> **ENTRIES SUPPLIED**
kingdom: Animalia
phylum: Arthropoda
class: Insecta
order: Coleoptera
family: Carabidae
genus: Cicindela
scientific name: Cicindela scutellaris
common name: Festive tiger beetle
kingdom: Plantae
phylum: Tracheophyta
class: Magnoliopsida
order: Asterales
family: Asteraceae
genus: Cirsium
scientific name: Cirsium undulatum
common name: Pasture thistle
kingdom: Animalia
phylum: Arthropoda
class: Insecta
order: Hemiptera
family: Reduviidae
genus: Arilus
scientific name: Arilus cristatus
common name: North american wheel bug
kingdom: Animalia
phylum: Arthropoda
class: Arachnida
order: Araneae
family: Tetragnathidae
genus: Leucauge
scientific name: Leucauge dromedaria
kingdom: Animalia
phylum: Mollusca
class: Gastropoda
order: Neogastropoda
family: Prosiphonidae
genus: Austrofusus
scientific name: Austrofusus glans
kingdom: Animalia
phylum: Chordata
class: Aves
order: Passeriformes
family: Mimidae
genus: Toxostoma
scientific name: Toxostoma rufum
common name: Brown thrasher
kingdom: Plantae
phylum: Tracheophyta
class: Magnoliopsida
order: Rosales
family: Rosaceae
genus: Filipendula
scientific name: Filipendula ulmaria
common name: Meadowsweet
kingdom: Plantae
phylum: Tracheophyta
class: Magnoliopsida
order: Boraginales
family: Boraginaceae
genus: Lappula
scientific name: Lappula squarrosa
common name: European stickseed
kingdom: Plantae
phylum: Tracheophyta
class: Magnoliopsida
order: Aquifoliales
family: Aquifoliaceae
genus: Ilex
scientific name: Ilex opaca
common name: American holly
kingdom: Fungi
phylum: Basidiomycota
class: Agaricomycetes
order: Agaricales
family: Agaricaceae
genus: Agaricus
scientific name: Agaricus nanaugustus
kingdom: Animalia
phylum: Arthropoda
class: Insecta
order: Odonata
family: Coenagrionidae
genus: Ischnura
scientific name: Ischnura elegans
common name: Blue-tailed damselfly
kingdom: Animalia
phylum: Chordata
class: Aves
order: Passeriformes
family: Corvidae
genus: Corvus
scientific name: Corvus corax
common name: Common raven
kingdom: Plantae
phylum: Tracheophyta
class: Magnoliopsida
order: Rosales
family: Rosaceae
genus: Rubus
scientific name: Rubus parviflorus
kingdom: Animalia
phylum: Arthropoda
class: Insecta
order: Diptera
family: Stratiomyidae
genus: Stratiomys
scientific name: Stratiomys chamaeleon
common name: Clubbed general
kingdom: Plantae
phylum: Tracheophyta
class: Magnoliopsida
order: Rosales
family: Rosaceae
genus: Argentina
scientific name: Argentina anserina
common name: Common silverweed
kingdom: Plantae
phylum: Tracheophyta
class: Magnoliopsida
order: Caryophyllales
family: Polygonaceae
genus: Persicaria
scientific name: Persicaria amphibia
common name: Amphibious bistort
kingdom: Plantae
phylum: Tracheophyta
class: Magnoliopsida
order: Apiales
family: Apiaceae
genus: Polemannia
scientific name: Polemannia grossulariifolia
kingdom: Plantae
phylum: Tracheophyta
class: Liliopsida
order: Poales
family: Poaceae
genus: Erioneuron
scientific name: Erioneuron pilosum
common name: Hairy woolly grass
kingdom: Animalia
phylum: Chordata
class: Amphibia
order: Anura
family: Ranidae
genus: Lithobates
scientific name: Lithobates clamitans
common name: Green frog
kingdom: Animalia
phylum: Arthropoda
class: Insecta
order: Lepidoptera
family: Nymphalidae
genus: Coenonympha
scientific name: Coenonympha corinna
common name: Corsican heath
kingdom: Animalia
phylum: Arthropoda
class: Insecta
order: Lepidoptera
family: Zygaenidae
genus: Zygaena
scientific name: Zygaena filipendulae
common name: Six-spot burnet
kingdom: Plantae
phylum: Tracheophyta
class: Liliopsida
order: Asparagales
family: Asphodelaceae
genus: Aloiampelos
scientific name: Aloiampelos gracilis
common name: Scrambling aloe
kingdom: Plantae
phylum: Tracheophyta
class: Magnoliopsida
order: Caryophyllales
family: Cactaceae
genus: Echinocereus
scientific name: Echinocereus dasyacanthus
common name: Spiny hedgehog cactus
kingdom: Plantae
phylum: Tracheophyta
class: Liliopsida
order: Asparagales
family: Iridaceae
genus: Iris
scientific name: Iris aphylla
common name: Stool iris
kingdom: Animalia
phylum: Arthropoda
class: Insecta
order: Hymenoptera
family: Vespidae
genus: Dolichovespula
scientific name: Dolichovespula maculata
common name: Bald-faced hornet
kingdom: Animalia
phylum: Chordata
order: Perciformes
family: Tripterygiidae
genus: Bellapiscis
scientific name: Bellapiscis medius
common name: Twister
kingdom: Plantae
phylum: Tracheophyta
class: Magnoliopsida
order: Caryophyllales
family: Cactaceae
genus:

> **WHAT THE EXERCISE ASKS**
Starting with the row that contains "order: Hymenoptera" and going on through the last row, write those rows out again, changing "common name" to "vernacular name" and leaving everything else as it is.

> **WRITTEN RESPONSE**
order: Hymenoptera
family: Vespidae
genus: Dolichovespula
scientific name: Dolichovespula maculata
vernacular name: Bald-faced hornet
kingdom: Animalia
phylum: Chordata
order: Perciformes
family: Tripterygiidae
genus: Bellapiscis
scientific name: Bellapiscis medius
vernacular name: Twister
kingdom: Plantae
phylum: Tracheophyta
class: Magnoliopsida
order: Caryophyllales
family: Cactaceae
genus:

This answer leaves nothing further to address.